GPU manufacturer Nvidia posted record revenues of $3.21 billion for the three months ending April 29th.
The figure is up 66 per cent year-on-year from $1.94 billion. A good year for gaming remained a key part of Nvidia’s strategy, boosted by a strong showing for cryptocurrency and artificial intelligence sectors.
Gross profit reached $2.07 billion, up from $1.15 billion in 2017.
Strong year for games
Tegra Processor business revenue, which includes SOC modules for the Nintendo Switch gaming console, was $442 million. This is up 33 percent from a year ago.

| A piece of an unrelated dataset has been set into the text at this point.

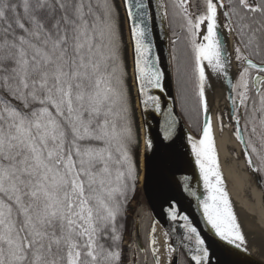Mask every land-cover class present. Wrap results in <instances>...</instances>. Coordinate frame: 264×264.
<instances>
[{"label":"snow or ice","instance_id":"snow-or-ice-1","mask_svg":"<svg viewBox=\"0 0 264 264\" xmlns=\"http://www.w3.org/2000/svg\"><path fill=\"white\" fill-rule=\"evenodd\" d=\"M152 7V0H0V264H125L129 193L138 180L147 181L153 156L175 143L177 125L170 108L159 140L154 144L144 134L137 163L140 137L122 35L126 27L134 44L139 103L160 113L159 96L150 94L164 90V73L152 56ZM155 7L157 16L168 15L164 0ZM173 7L191 37L190 63L175 66L181 109L191 90L206 114L209 73L226 81L234 135L247 165L264 174V0H175ZM221 28L238 39L234 80ZM187 140L207 192L198 204L211 233L206 240L187 215H179L176 202L169 203V218L183 221L190 264H211L217 240L246 252V234L219 170L211 118L205 115L198 140ZM155 244L151 239L153 264H161ZM164 251L172 264L176 249Z\"/></svg>","mask_w":264,"mask_h":264},{"label":"water","instance_id":"water-1","mask_svg":"<svg viewBox=\"0 0 264 264\" xmlns=\"http://www.w3.org/2000/svg\"><path fill=\"white\" fill-rule=\"evenodd\" d=\"M153 7L151 13L154 18L152 24L151 42L153 44L152 56L157 60L160 70L164 73L162 80L163 91L159 89L150 90V94L159 96L161 104V112L156 113L153 109L147 111L140 105V97L138 96V85L135 82L134 71V44L131 40L128 29L125 27L126 42L128 46L130 76L132 80V88L135 97V105L137 116L139 120L141 133V159L144 154L143 136L145 133L151 136L154 144L159 140V126L164 120V113L168 109H174V115L177 118L176 134L174 136L175 143L169 148H162L160 152L153 156L151 171L147 181L141 182V193L147 210L150 214L151 222L154 221L163 231L166 239V247L171 246L176 249V252L171 257L172 264H179L180 256H183L187 264H190L189 257L185 254V249L182 247L183 229L180 225L182 220L175 221L169 218L168 205L175 201L179 215H187L193 222V226L197 227L202 236L207 240L210 238V226L204 222L203 216L197 213V203L194 196H191L185 190L184 185H188L185 167L190 160L188 157V144L186 142V135L194 138L196 136L191 132L184 119L182 118L176 103V96L174 90L173 69L170 52V34L168 17H164L161 12L157 16L156 0H152ZM166 4V0H164ZM122 17H123V12ZM232 77V74H231ZM224 91L229 96V88L226 81L223 80ZM231 105V101L228 99ZM205 114L203 112V121L200 128L202 132ZM148 155H152L149 153ZM141 161V160H140ZM144 175V170L141 168V176ZM197 180L203 184L198 171ZM261 190V189H260ZM261 199L264 201V194L261 192ZM151 222H150V238H151ZM135 242L136 245L142 249L141 238L138 226L135 227ZM248 250L246 252H239L235 249H230V246L223 245L217 240L216 244L211 245L210 256L211 264H264V257L251 251V247L247 243ZM150 258L153 264V257L150 251V244L148 246ZM169 264V259L168 262Z\"/></svg>","mask_w":264,"mask_h":264},{"label":"bare ground","instance_id":"bare-ground-1","mask_svg":"<svg viewBox=\"0 0 264 264\" xmlns=\"http://www.w3.org/2000/svg\"><path fill=\"white\" fill-rule=\"evenodd\" d=\"M210 75L209 83L214 78ZM215 80V79H214ZM132 81V80H131ZM211 87L206 91V100L208 105L209 99L219 101L223 96V85L218 83H210ZM217 102L214 101L213 106ZM207 116L212 120L214 146L218 158L219 170L222 174L224 187L228 193L229 199L233 205L234 212L241 223L244 233L246 234V241L251 247V251L264 257V208L262 206L261 190L254 187L247 179V175L243 170L241 162L232 158L229 150L226 147L228 140L231 137L230 128L221 132L216 130V123L212 111L207 112ZM202 133V132H201ZM200 133V135H201ZM188 136L186 135V142L188 144ZM194 138V137H193ZM196 137L194 139H199ZM141 152V151H140ZM141 154V153H140ZM188 157L190 164L185 167L186 176L189 188L196 193L194 196L197 203V213L201 216L202 209L199 207L198 201L203 199L207 192L204 184L198 182L196 176L199 168L195 164V157L191 153V147L188 144ZM141 160V156H140ZM155 227V232H152ZM155 239V246L161 251V264H168L169 257L164 251L166 248V239L163 231L156 222H151V239Z\"/></svg>","mask_w":264,"mask_h":264},{"label":"trees","instance_id":"trees-1","mask_svg":"<svg viewBox=\"0 0 264 264\" xmlns=\"http://www.w3.org/2000/svg\"><path fill=\"white\" fill-rule=\"evenodd\" d=\"M173 4L174 3L172 0H166L167 11H168L167 17H168L169 34H170V52H171V60H172L176 103L178 110L182 118L184 119L185 123L187 124L191 132L195 136H197L200 132V128L202 125L203 113L202 110L199 109L195 103L194 92L190 90L189 92L190 99L184 110L181 109V102L178 101L177 99L175 66L177 63H179L183 68L185 64H189L192 53H191V44H190L191 37L189 36L186 27L183 26L185 25V21L178 14V10L173 7ZM190 11L195 12L196 10L194 11L191 9ZM121 17H122V13H121ZM201 37L202 35L200 33V35L196 37L197 41H199ZM122 40H123V58L125 63V70L127 72L126 83L130 93L134 127H135V131L140 137V143L139 146L134 149V155L137 163L140 164L141 133H140L139 120L135 105L134 92L131 84L132 81L130 76L128 46L126 42L125 28L123 29ZM173 41H175V44H173ZM174 54L177 56L176 61H173L172 59ZM150 220H151L150 214L143 200L140 181L138 180L136 183L135 191L129 193V200L126 209V217L123 220V223L125 225V231H124L125 264H133V262L134 264H143L144 260L151 262L147 247L145 246L144 249H140L135 242V227L138 226L139 234L141 236V241H142L141 243L144 246L147 240L146 238L150 227ZM179 264H187L183 256H180Z\"/></svg>","mask_w":264,"mask_h":264},{"label":"rangeland","instance_id":"rangeland-1","mask_svg":"<svg viewBox=\"0 0 264 264\" xmlns=\"http://www.w3.org/2000/svg\"><path fill=\"white\" fill-rule=\"evenodd\" d=\"M172 1H173V3L175 2V0H172ZM191 9L194 10V11L196 10L194 7H190V10ZM216 82L218 83V85H220V84L223 85V79L222 78H219L218 79L217 77L212 78V81L210 83H216ZM214 101H216L217 103L213 106ZM209 103H210V105H208V111H212V114L215 117L214 120H215V123H216V130L218 132H221V131H223L225 129H229L230 128L231 137H230V139L228 140V142L226 144V147L229 150V153L231 154L232 158H234L235 160L241 162V164L243 165V170H244V172L247 175L248 181L254 187L260 189V186L258 184V181L256 179H254L249 174L248 166L245 165V163L243 162V160L241 158V154H240V151H239L238 143H237V141L235 139V135H234L233 131L231 130V126H230V124L228 122V117H227V101H226V98H225V95H224V89H223V96L221 97V99L219 101L214 100V98H212V99H209ZM202 113H203V110H202ZM199 136H200V132H199V134L196 137H199ZM262 194H263V192H262ZM262 206L264 208V202H263V200H262ZM140 238H141V236H140ZM146 239L147 240H146L144 246L142 245V249H144V247L146 246L147 249H148V251H149L148 246L150 244V227H149L148 235H147V238ZM149 264H152V263L150 262Z\"/></svg>","mask_w":264,"mask_h":264},{"label":"flooded vegetation","instance_id":"flooded-vegetation-1","mask_svg":"<svg viewBox=\"0 0 264 264\" xmlns=\"http://www.w3.org/2000/svg\"><path fill=\"white\" fill-rule=\"evenodd\" d=\"M227 21L225 20V18L221 15L220 17V24L223 25L224 23H226ZM221 31L223 32V37L222 39L225 40V55L229 57V59L231 60V68H230V73L232 74V78L233 80L235 79L237 72H238V68H239V64L238 62L235 60V47L238 44V39L236 38L234 33H229V31L227 29L221 28ZM201 35H203V32L201 33ZM224 95L227 101V117H228V122L231 126V130L235 131V123L233 121L230 120V115L232 113V103L231 105L228 103V97H227V93L224 91ZM243 112V109H241V114ZM241 128L243 129L244 125H243V120H241ZM248 137L245 136V139H247ZM236 139V137H235ZM238 146H239V151L241 154V158L243 160V162L245 163V165H247L246 159H245V155H244V145L238 141L236 139ZM248 166V165H247ZM249 169V174L258 181V184L260 186V189H262L261 191L264 194V174H260V173H256L253 172L252 169L248 166ZM144 251V250H143ZM143 264H149V262L147 260H144Z\"/></svg>","mask_w":264,"mask_h":264}]
</instances>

Games hardware remains the biggest market for Nvidia by far. A strong period for the Nintendo Switch - which uses the manufacturer’s Tegra chips - combined with Geforce GTX cards generated $1.7 billion for Nvidia. That’s 62 per cent up from last year’s $1.03 billion.
Nvidia’s fastest-growing sector was in datacenters. The company’s TensorRT 4 and DGX-2 hardware and software pairing has proven popular in AI research and development.
Earnings in this space are up 71 per cent year-over-year to a record $701 million. These datacenter GPUs are significantly pricier than Nvidia’s gaming hardware. With the DGX-2 selling at over $400,000, the manufacturer doesn’t have to sell nearly as many to keep pace.
“We had a strong quarter with growth across every platform,” said Nvidia CEO Jensen Huang.
“Our datacenter business achieved another record and gaming remained strong.”
Cryptocurrency remained a key sector for Nvidia. The company brought in $289 million from mining-related activity in Q1, even as supply and demand for GPUs in crypto machines has stabilised.